If sporting a big gun on your wrist is a must, this 44mm model will do you nicely. It sports a lug width of 22mm so you will especially enjoy how the bracelet or the textile strap wraps around the wrist. A chart is engraved on the caseback to show the hour offsets of the major cities in the world. While it is not particularly handy or useful, the radar-like design of the chart contributes to the character of the Ocean Star GMT as a utilitarian or technical timepiece.
Moritz Grossmann Universalzeit
Here is a totally new watch that made it just in time for this story, although truth be told it might have made our already stretchy deadline a tad more elastic.
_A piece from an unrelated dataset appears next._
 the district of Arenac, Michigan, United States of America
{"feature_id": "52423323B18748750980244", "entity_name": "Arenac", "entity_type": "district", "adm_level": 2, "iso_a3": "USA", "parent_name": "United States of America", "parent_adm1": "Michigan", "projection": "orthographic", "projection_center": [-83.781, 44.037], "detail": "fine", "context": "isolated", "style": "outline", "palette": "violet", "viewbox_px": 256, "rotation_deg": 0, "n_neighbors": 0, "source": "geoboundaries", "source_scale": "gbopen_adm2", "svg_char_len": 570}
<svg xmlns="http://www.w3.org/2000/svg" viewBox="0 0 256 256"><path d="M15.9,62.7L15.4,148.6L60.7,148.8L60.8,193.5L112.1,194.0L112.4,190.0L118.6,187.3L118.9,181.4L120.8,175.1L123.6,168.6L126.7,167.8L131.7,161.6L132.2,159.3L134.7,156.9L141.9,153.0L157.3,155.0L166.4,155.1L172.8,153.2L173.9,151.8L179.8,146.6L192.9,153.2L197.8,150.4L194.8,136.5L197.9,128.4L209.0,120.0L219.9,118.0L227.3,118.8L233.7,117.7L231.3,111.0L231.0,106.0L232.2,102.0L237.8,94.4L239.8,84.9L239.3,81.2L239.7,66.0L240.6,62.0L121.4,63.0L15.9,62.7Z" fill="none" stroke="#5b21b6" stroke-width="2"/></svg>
The Universalzeit is neither a textbook GMT watch because it does not show only two time zones, nor is it a world time watch where all 24 time zones are displayed at once. This Moritz Grossmann should then be classified as a multi time zone watch as it tells time in seven cities in a most readable fashion. We actually spoke with CEO Christine Hunter on the occasion of the local launch of this watch, and will bring you that story in an upcoming issue.
In addition to the main hands for local time, there are six circular windows scattered on the painted world map for the time in Phoenix, Rio de Janerio, Cape Town, Dubai, Singapore and Tokyo. All the numbers you see in these windows are printed in the arrangement of six rings on the same disc, not six separate ones. That, in fact, is the most radical thing about this watch, which is also astonishingly elegant and efficient. At the beginning of the new hour, the disc would move forward by one position for all city times to be refreshed at once. If worn when travelling, the local hour hand can be adjusted as needed by pushing the button at the 10 o’clock position of the 44.5 mm stainless steel case. This is a manualwinding watch with an in-house Glashütte movement that offers a power reserve of 42 hours.
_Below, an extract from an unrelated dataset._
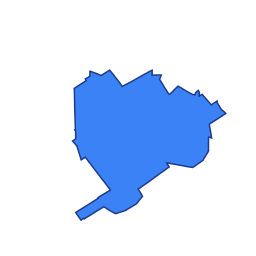 the district of Pecineaga, Constanta, Romania, rotated 327°
{"feature_id": "2599482B178784761980", "entity_name": "Pecineaga", "entity_type": "district", "adm_level": 2, "iso_a3": "ROU", "parent_name": "Romania", "parent_adm1": "Constanta", "projection": "mercator", "projection_center": [28.482, 43.893], "detail": "fine", "context": "isolated", "style": "filled", "palette": "blue", "viewbox_px": 256, "rotation_deg": 327, "n_neighbors": 0, "source": "geoboundaries", "source_scale": "gbopen_adm2", "svg_char_len": 4732}
<svg xmlns="http://www.w3.org/2000/svg" viewBox="0 0 256 256"><g transform="rotate(327 128 128)"><path d="M38.4,179.6L38.5,179.7L39.1,179.6L40.7,179.5L41.3,179.5L41.5,179.6L41.7,179.8L41.7,180.4L41.8,180.4L42.3,180.4L42.7,180.4L43.3,180.4L44.3,180.4L45.1,180.5L45.4,180.5L46.1,180.5L48.0,180.5L49.1,180.6L49.9,180.6L50.9,180.6L51.9,180.6L53.0,180.6L53.8,180.6L55.0,180.6L55.4,180.6L56.3,180.7L57.0,180.7L58.0,180.7L59.7,180.8L60.4,180.8L60.6,180.8L61.1,180.8L61.4,180.8L61.9,180.8L62.6,180.8L63.2,180.9L63.8,180.9L64.1,180.9L64.7,180.9L64.8,181.0L65.0,181.3L65.1,181.5L65.4,182.1L65.6,182.5L65.9,183.1L66.0,183.5L66.4,184.4L66.8,185.1L67.3,186.4L68.3,188.3L68.8,189.3L69.2,189.9L69.6,190.8L69.8,191.2L69.9,191.4L70.0,191.3L70.7,192.7L70.9,193.0L71.2,193.2L71.5,193.3L72.8,193.6L75.5,194.3L76.4,194.6L77.8,195.0L78.8,195.2L79.3,195.4L80.4,195.6L80.7,195.7L81.0,195.7L81.4,195.8L81.5,195.9L81.9,195.9L82.0,195.8L82.4,195.8L82.9,195.8L83.4,195.8L83.7,195.8L84.3,195.9L84.6,195.9L85.1,195.9L85.9,195.9L86.7,196.0L87.6,196.0L90.6,196.1L93.3,196.2L93.6,196.2L96.3,195.3L100.2,194.1L102.9,193.2L103.1,191.4L103.1,190.7L103.2,188.5L103.2,184.8L103.6,184.8L105.1,184.8L105.4,184.8L106.6,184.7L109.2,184.6L115.0,184.4L119.5,184.2L124.5,183.9L129.1,183.6L130.0,183.6L131.9,183.5L134.8,183.4L137.3,183.3L138.8,183.2L140.2,183.1L141.4,183.1L141.3,178.6L141.5,178.7L141.7,178.9L141.9,178.6L142.1,178.8L144.8,181.4L147.7,184.1L150.5,186.8L152.8,188.9L155.3,191.3L156.4,192.4L158.4,194.2L159.8,195.5L160.4,196.0L160.6,196.2L160.8,196.3L161.1,196.3L161.7,196.3L163.4,196.3L165.6,196.2L167.8,196.1L169.7,196.1L171.6,196.0L172.9,196.0L173.2,196.0L173.4,195.9L173.7,195.7L174.2,195.5L175.1,194.9L176.0,194.4L176.2,194.5L180.0,192.5L180.5,192.5L183.2,191.0L183.2,190.5L183.5,190.2L183.9,189.7L184.1,189.3L184.5,188.7L185.0,188.1L185.2,187.8L185.3,187.4L185.5,187.2L185.7,186.9L186.2,186.1L186.6,185.6L186.8,185.2L187.2,184.6L187.7,183.9L188.0,183.5L188.2,183.2L188.6,182.5L189.5,181.1L190.0,180.3L190.3,180.0L190.5,179.8L190.6,179.6L190.9,179.7L191.1,179.8L191.3,180.0L191.5,180.3L191.6,180.5L191.8,180.7L192.1,181.2L192.7,181.9L193.4,180.3L194.1,178.7L194.9,176.9L195.7,175.0L196.4,173.2L197.4,170.9L197.8,170.0L198.0,169.6L198.2,169.2L198.2,169.3L198.4,169.3L199.1,169.0L201.6,169.1L202.4,169.1L202.5,169.1L203.9,169.1L205.0,169.1L205.7,169.1L206.9,169.1L208.0,169.1L208.8,169.1L210.6,169.1L212.0,169.1L213.4,169.1L217.9,169.1L217.9,168.9L217.7,167.9L217.5,167.3L217.4,166.6L216.9,164.9L216.8,164.5L216.7,164.2L216.5,163.9L216.4,163.7L216.4,163.1L216.4,162.7L216.4,161.6L216.4,160.7L216.4,160.0L216.4,159.9L216.5,159.6L216.5,159.0L216.5,158.6L216.5,158.0L216.5,157.7L216.5,156.5L216.6,155.9L216.6,155.4L216.7,155.2L216.8,154.9L217.0,154.6L217.1,154.4L217.3,154.3L217.4,154.2L217.5,153.9L216.6,153.9L214.8,153.9L213.9,153.9L213.6,153.9L212.3,153.9L211.6,153.9L210.4,153.9L209.9,150.0L209.4,146.3L208.8,142.4L208.5,140.2L205.1,140.0L206.5,138.1L206.9,137.6L207.3,136.7L207.4,135.6L207.4,134.7L206.8,134.8L206.2,134.9L205.5,134.9L204.7,135.1L204.1,135.1L203.5,135.5L203.2,135.8L202.7,136.3L202.0,136.7L201.3,135.9L200.7,135.2L200.3,134.9L199.4,133.3L199.4,133.2L198.9,132.4L197.3,129.2L195.9,126.5L194.5,123.4L194.3,123.1L192.8,120.3L192.7,120.1L189.0,120.9L187.3,121.2L185.2,121.7L183.2,122.1L181.9,122.4L181.7,122.4L181.3,122.2L180.9,121.9L180.7,121.9L180.7,114.0L180.7,113.8L180.9,110.0L180.9,107.5L181.0,104.7L181.0,104.4L181.4,104.1L182.8,103.1L184.8,101.7L182.8,100.4L180.6,99.0L178.1,97.5L176.9,96.8L177.2,96.4L177.5,96.0L177.6,95.9L177.8,95.7L178.1,95.2L179.5,93.1L179.7,92.7L176.9,92.3L175.4,92.2L173.1,92.1L169.9,91.8L168.4,91.7L166.7,91.6L166.3,91.6L161.9,91.3L159.9,91.2L159.8,91.3L158.2,91.1L156.8,91.0L155.5,90.9L154.5,90.8L153.7,90.7L152.5,90.6L150.1,90.4L148.9,90.3L148.1,90.2L146.8,90.1L146.0,90.1L145.8,90.1L145.6,84.2L145.5,83.3L145.4,82.7L145.3,80.9L145.2,80.3L145.1,79.7L144.9,76.9L144.8,75.5L144.7,74.3L144.6,73.7L144.5,73.0L144.2,69.5L142.5,69.4L139.5,69.4L134.2,69.3L133.2,68.0L132.1,66.4L129.9,63.4L128.3,61.3L127.2,59.8L126.9,59.7L126.0,61.1L125.1,62.6L124.5,63.5L124.2,63.8L123.9,63.9L123.1,63.8L119.6,63.7L119.0,63.5L118.6,65.5L111.8,65.5L104.5,65.5L102.8,68.4L101.4,70.6L95.1,80.8L94.2,82.2L89.8,89.5L85.7,96.2L83.6,99.7L83.3,100.2L82.4,100.4L82.4,101.1L82.5,101.7L80.4,105.2L78.7,108.0L78.3,108.6L76.0,108.7L74.5,108.7L74.4,108.7L75.3,115.1L75.2,115.5L75.3,115.5L71.4,129.2L76.3,129.3L76.5,131.2L76.8,134.8L76.7,134.8L76.7,135.0L76.8,136.3L76.9,136.6L77.0,137.8L77.4,143.9L77.8,148.9L78.2,154.1L78.2,155.0L78.5,158.4L78.6,158.6L79.5,170.4L79.4,170.4L78.3,170.4L75.4,170.3L74.4,170.3L69.1,170.1L65.0,170.0L64.9,170.7L51.6,170.6L43.0,170.4L38.1,170.4L38.4,179.6Z" fill="#3b82f6" stroke="#1e3a8a" stroke-width="1.5"/></g></svg>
Perrelet Lab Peripheral Dual Time Big Date
Perrelet may be best known for its Turbine watches, and for its claims about pioneering automatic winding watches in the 18th century, but there is more to the brand from Bienne. This Perrelet Lab Peripheral Dual Time Big Date represents a rather recent addition to the product portfolio. Measuring 42mm, the cushion-shaped stainless steel watch indicates time in two zones simultaneously with two separate sets of hour and minute hands. The subdial at six o’clock display the second time zone, complete with a discreet but functional day/night indicator, making the watch even more practical and useful.
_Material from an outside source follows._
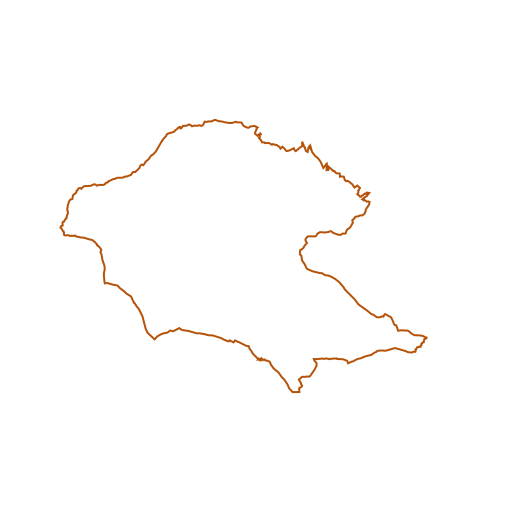 Slimnic, Sibiu, Romania, rotated 30°
{"feature_id": "2599482B85072360210848", "entity_name": "Slimnic", "entity_type": "district", "adm_level": 2, "iso_a3": "ROU", "parent_name": "Romania", "parent_adm1": "Sibiu", "projection": "equal_earth", "projection_center": [24.168, 45.943], "detail": "fine", "context": "isolated", "style": "outline", "palette": "amber", "viewbox_px": 512, "rotation_deg": 30, "n_neighbors": 0, "source": "geoboundaries", "source_scale": "gbopen_adm2", "svg_char_len": 6103}
<svg xmlns="http://www.w3.org/2000/svg" viewBox="0 0 512 512"><g transform="rotate(30 256 256)"><path d="M138.8,355.3L139.9,354.3L141.2,353.6L146.7,352.3L150.7,350.8L154.4,351.9L159.4,352.5L162.5,353.3L168.0,353.5L174.0,357.7L174.4,357.5L178.5,359.6L180.4,360.1L187.6,364.8L196.6,373.9L200.4,376.7L209.9,378.9L210.7,375.0L212.8,371.4L214.5,369.3L217.7,366.5L218.8,363.5L221.4,362.8L222.1,362.3L225.6,356.8L227.3,357.1L229.7,356.8L234.9,354.7L243.7,352.5L245.7,351.1L249.5,349.9L250.0,349.4L252.1,349.1L255.2,348.1L257.9,346.5L267.5,344.4L268.9,344.6L274.8,343.8L275.3,343.3L275.4,342.2L279.7,342.1L280.0,341.3L279.9,339.8L280.6,339.4L283.2,339.5L284.0,339.2L293.2,338.6L294.0,337.9L294.8,337.8L296.8,339.5L299.5,340.6L301.9,342.1L308.1,343.8L309.8,343.6L310.2,344.1L310.0,344.5L310.8,344.1L310.6,343.8L310.7,343.0L311.2,342.7L311.6,343.5L311.1,344.1L311.5,344.4L312.4,343.9L312.2,343.3L312.9,342.8L312.6,342.2L313.5,342.5L313.4,342.2L315.2,341.8L315.3,341.3L317.2,341.6L318.0,341.0L320.7,340.7L323.6,342.8L327.8,344.7L333.3,345.5L339.9,348.4L341.6,348.6L343.6,349.5L347.2,351.3L351.5,354.4L353.6,354.7L355.6,355.6L361.6,352.1L359.5,348.9L360.7,346.9L360.9,345.4L358.7,344.2L358.5,343.5L354.9,341.6L356.1,338.1L356.6,337.4L358.8,336.2L360.2,335.0L361.9,334.2L362.9,333.1L363.5,325.0L363.3,320.8L362.5,319.2L361.6,318.2L359.1,317.5L357.6,316.3L360.8,314.5L364.3,311.9L366.5,311.0L367.8,309.7L371.6,308.4L372.6,307.3L377.2,304.3L377.8,304.6L382.8,302.0L386.9,301.2L387.5,301.3L389.4,302.9L391.6,299.7L392.7,298.8L394.5,295.7L395.8,294.1L398.0,292.1L399.7,289.6L402.2,286.9L405.2,284.1L406.9,280.5L408.1,279.0L408.4,277.7L409.7,276.5L413.3,274.3L414.5,273.9L416.2,272.7L422.0,266.6L423.2,266.0L433.2,263.5L435.6,263.3L439.1,261.8L440.2,260.1L441.7,259.5L441.9,259.1L441.4,258.0L441.4,257.4L440.9,257.1L441.3,256.0L441.2,254.5L442.0,253.9L442.2,253.4L443.9,252.4L443.3,251.4L443.8,250.3L443.1,249.2L443.6,248.5L443.5,247.6L444.4,246.9L443.7,245.1L443.4,243.8L444.5,242.5L444.4,241.9L445.2,241.0L443.6,241.7L440.6,241.8L437.7,242.8L432.7,245.4L429.2,245.4L426.0,244.7L424.4,244.9L418.8,247.8L416.5,249.7L412.1,245.9L410.7,246.4L409.2,245.8L407.8,244.4L403.7,241.6L396.8,241.7L396.4,243.6L396.7,244.7L394.9,245.6L394.8,246.1L393.7,247.3L391.2,248.6L386.8,248.2L384.9,248.6L379.4,247.7L369.0,246.7L363.1,244.2L349.5,240.5L347.8,239.4L341.1,237.0L335.9,236.3L331.2,236.3L328.3,236.8L325.5,238.1L321.6,237.9L320.1,238.8L312.8,240.9L307.6,241.6L306.0,241.4L302.3,238.8L298.1,236.8L295.2,233.1L293.2,232.6L291.5,229.3L291.4,228.7L292.0,228.0L293.0,225.4L292.9,222.8L293.6,219.2L291.1,217.8L290.5,216.9L290.8,213.6L292.0,212.5L297.2,209.6L298.0,208.5L298.1,207.7L298.0,206.3L298.4,205.0L299.1,204.4L299.3,203.5L304.2,201.0L306.7,199.0L308.0,197.4L308.9,197.0L311.3,197.4L316.7,196.4L318.6,195.5L319.8,193.3L322.3,191.8L321.6,187.9L323.2,184.5L323.3,178.8L321.7,177.2L321.5,176.6L322.5,174.4L322.1,173.5L323.1,171.6L324.7,170.6L325.8,168.8L327.7,167.8L328.9,165.2L328.5,163.2L328.6,162.4L327.8,161.0L328.2,154.8L327.4,152.5L326.2,152.5L324.8,153.5L322.3,153.3L321.7,153.8L321.2,153.2L320.7,153.8L319.7,153.8L320.7,151.0L322.1,148.5L322.1,147.0L322.5,144.8L320.2,145.7L320.2,147.2L319.0,147.5L318.4,149.7L317.6,150.5L317.3,152.2L316.3,152.7L315.1,152.0L313.1,152.0L312.7,151.6L312.9,150.7L312.7,149.2L311.8,148.3L312.1,147.3L312.0,145.1L308.5,144.4L307.0,147.5L303.7,145.8L298.5,145.0L297.3,145.4L296.9,146.0L295.0,145.9L292.4,143.4L290.4,144.2L289.1,145.4L287.3,142.7L284.2,144.2L282.3,143.6L279.6,143.8L279.3,143.6L279.6,143.4L279.3,143.4L274.3,142.4L275.7,145.4L274.2,146.4L271.1,140.5L270.8,140.8L271.0,141.6L270.3,146.1L265.1,142.3L262.5,141.0L259.9,140.1L257.8,140.0L252.8,138.0L251.5,136.9L249.7,135.9L248.6,134.5L249.1,134.5L247.6,133.1L247.3,134.8L247.6,135.8L247.3,136.0L248.7,140.1L246.7,140.1L244.2,137.7L244.0,137.9L239.4,134.4L239.2,134.6L239.4,135.2L240.0,135.7L240.2,136.4L241.5,137.4L240.7,138.4L239.5,141.0L238.0,145.3L236.8,145.2L234.8,143.8L232.6,147.3L230.5,149.6L229.2,149.8L227.5,148.9L224.2,148.2L223.5,150.8L221.6,149.7L220.5,149.8L218.3,149.5L217.0,150.2L215.3,150.4L214.3,151.0L214.2,151.7L211.0,151.6L207.2,153.8L206.6,153.4L204.3,154.6L202.6,153.3L199.4,152.3L199.8,150.9L198.5,150.1L199.4,148.3L198.5,147.7L197.5,149.8L197.2,151.1L194.0,150.5L193.4,149.3L193.2,146.1L192.7,145.2L193.1,143.9L189.7,144.1L186.4,146.6L185.6,148.5L184.3,149.2L180.5,149.6L179.1,149.1L177.2,147.8L176.1,147.9L172.6,149.8L171.4,149.8L169.6,151.9L168.1,153.2L166.8,153.9L162.9,155.6L160.3,156.2L155.9,158.0L152.9,158.4L152.1,158.9L150.1,161.8L148.6,162.5L145.8,164.8L144.5,165.2L144.3,165.8L144.6,167.0L144.6,169.3L143.6,170.7L141.8,171.0L139.2,173.1L137.4,173.9L135.7,175.7L133.6,175.3L132.2,175.6L131.0,177.6L130.1,178.1L129.4,178.9L127.7,179.8L127.5,182.4L127.0,183.2L126.5,183.2L125.8,182.3L125.1,182.6L124.2,184.7L124.2,185.5L123.1,187.6L123.1,188.9L122.1,190.3L118.7,193.8L117.9,195.3L118.2,196.9L117.4,200.3L117.0,204.0L117.0,215.6L116.1,219.6L114.9,221.7L114.6,225.9L113.2,229.7L113.3,232.1L112.9,233.7L111.6,233.8L111.0,234.5L110.7,236.1L111.0,238.0L110.4,240.7L109.8,242.1L109.6,243.5L108.2,244.3L107.2,245.4L107.3,248.0L104.5,251.6L102.7,252.9L101.4,254.8L97.0,257.5L96.0,258.4L95.5,259.6L94.1,260.6L90.8,265.2L90.9,266.1L89.3,268.1L89.3,269.3L88.1,270.9L84.5,272.9L83.1,274.6L80.9,274.4L79.9,274.9L77.8,277.8L72.4,281.4L71.8,282.4L71.1,285.1L69.6,285.0L68.4,286.6L68.5,288.0L68.0,289.5L68.5,290.3L68.6,291.2L67.3,294.3L67.2,295.3L68.5,298.4L67.0,300.0L66.8,302.4L67.7,306.1L69.4,310.5L70.8,311.4L71.7,313.2L72.0,314.1L71.9,314.9L72.7,317.3L72.6,317.8L73.0,318.1L72.4,319.7L72.6,322.2L71.9,322.7L71.7,323.8L73.3,326.2L72.6,327.0L72.2,327.9L72.5,329.2L73.5,329.2L76.5,331.1L77.1,330.9L77.4,331.5L78.1,331.8L78.9,333.5L79.4,333.7L80.5,333.6L82.5,332.1L85.6,331.3L86.3,330.5L87.7,330.0L89.1,328.7L89.9,329.0L91.5,328.7L95.6,327.3L98.0,326.1L101.9,325.3L106.4,324.0L109.6,324.5L112.5,325.5L112.8,326.1L114.6,326.2L117.7,327.3L118.8,327.8L119.4,330.4L121.7,332.2L124.7,335.9L129.9,340.5L131.7,343.3L132.9,347.0L134.0,348.9L138.0,354.6L138.8,355.3Z" fill="none" stroke="#b45309" stroke-width="2"/></g></svg>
Additionally, the space towards the upper half of the dial is dedicated to the two discrete windows of the big date complication — a rare find in GMT watches. Fans of the Turbine watches and their double rotor movement architecture will be pleased to see that the in-house, self-winding Calibre P-421 of this watch is designed with a dial-side peripheral rotor for added visual dynamism as it generates a power reserve of up to 42 hours. The contemporary Perrelet brand is owned by the Festina Group, which gives the watchmakers access to the group’s movement manufacturer, Soprod. The Perrelet Lab Peripheral Dual Time Big Date is offered in three colour variations: deep blue, black and silver.